Mehr der Öffentlichkeit erklären, hatte auch „Bauer Willi“, alias Wilhelm Kremer-Schillings, als Strategie ausgegeben, als er im März beim Jahrestreffen des Bauernverbandes „Saaletal“ auftrat. Dessen Vorsitzender Thomas Prüfer hat zwar selbst keine Kreuze errichtet, zeigt aber Verständnis für die Aktion: „Aus meiner Sicht ist sie ein Hilfeschrei. Wir wollen mit der Landwirtschaft unser täglich Brot verdienen.“

Bauernverband sieht keine Benachteiligung der Familienbetriebe

Auch Prüfer teilt Bittners Einschätzung, dass sich die Politik für die Landwirte, die ja nur eine kleine Wählerschaft bildeten, nicht interessiere. „Die Lebensmittel kommen heute von überall her. Da braucht man den deutschen Landwirt nicht mehr, um die Bevölkerung zu ernähren.“ Der Verbandschef erwartet in der Zukunft weitere Proteste der Landwirte und verweist auf Frankreich oder die Niederlande, wo die Bauern zuletzt den Verkehr lahm legten.

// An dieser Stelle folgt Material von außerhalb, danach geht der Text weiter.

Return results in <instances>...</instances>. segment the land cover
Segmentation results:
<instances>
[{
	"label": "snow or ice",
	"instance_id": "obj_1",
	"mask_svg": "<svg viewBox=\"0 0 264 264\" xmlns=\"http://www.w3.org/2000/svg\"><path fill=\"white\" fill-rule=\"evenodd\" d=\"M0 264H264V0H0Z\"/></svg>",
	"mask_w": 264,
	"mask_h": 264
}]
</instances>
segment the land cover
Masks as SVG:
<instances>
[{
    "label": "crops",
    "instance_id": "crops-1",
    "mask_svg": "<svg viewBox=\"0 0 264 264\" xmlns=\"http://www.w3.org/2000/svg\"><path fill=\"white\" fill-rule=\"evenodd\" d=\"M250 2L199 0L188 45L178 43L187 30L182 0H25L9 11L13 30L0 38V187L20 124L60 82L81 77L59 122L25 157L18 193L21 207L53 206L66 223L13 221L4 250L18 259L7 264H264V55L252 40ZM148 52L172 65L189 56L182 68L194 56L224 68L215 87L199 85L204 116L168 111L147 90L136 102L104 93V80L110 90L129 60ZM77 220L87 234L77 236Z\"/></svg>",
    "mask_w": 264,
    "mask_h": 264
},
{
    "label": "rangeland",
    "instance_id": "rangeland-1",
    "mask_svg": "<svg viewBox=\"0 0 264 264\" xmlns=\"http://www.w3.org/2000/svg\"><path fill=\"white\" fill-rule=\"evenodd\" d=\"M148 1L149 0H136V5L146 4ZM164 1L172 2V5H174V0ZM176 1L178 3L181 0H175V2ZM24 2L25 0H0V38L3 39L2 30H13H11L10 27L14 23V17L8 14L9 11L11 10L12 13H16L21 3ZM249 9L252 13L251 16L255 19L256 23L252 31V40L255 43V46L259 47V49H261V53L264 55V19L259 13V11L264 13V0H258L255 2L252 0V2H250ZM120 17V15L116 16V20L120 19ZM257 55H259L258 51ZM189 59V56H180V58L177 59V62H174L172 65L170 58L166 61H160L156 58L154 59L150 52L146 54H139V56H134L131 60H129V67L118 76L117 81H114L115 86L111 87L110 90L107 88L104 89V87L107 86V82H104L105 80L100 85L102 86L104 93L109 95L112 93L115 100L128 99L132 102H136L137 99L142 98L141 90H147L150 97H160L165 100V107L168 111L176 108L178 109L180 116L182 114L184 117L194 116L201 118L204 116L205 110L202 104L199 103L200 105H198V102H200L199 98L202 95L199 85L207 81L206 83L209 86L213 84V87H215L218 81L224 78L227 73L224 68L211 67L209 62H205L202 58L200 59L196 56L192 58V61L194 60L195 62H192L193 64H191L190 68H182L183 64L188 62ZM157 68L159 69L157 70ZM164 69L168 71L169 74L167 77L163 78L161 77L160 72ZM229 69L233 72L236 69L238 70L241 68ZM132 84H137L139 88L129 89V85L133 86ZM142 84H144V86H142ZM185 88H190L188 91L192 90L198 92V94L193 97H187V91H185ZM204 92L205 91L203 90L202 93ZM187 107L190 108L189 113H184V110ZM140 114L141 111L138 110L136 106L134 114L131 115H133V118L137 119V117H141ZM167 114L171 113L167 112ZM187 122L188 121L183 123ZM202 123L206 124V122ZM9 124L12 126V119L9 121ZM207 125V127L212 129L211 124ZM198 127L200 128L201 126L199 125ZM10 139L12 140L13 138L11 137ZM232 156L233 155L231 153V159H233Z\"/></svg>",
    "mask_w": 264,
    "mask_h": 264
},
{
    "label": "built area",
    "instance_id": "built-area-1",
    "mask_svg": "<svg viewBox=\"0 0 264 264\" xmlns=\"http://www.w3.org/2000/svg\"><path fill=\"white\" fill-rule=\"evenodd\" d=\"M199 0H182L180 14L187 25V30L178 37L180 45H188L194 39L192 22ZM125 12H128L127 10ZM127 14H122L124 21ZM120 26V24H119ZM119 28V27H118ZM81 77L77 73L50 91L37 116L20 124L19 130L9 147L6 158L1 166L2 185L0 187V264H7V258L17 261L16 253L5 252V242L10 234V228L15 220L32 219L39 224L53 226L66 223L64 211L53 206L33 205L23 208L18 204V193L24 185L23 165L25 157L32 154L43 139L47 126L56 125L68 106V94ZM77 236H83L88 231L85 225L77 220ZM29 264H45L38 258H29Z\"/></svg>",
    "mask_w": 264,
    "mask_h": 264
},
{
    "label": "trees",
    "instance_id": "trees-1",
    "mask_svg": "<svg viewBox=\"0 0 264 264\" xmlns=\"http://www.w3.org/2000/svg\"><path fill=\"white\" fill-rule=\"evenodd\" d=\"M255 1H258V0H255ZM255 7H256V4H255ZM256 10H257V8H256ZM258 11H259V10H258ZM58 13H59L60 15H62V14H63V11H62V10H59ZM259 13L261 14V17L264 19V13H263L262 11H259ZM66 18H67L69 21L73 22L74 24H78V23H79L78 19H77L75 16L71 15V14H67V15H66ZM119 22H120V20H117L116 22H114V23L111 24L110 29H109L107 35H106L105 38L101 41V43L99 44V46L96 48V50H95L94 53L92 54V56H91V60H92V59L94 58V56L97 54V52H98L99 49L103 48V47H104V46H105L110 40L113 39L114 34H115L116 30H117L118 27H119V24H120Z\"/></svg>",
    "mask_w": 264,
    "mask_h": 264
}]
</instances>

In einem Punkt widerspricht er allerdings Bittner: Er sieht keine spezielle Benachteiligung der kleinen Familienbetriebe gegenüber den großen Agrargenossenschaften. Alle hätten mit dem schlechten Image zu kämpfen. Einig sind sich beide allerdings darin, dass dieses auch den Medien geschuldet ist. Bittner ist kein Mitglied im Bauernverband. Er hält die Organisation für zu politiknah. Er will lieber stärker den Kontakt zur Bevölkerung vor Ort suchen. So überlegt er künftig Kartoffeln zum Selbstsammeln anzubieten, um so Landwirtschaft erlebbarer zu machen. (mz)

Mathias Bittner betreibt mit Lebensgefährtin Vicky Schwalbe den Hof.
Mathias Bittner betreibt mit Lebensgefährtin Vicky Schwalbe den Hof.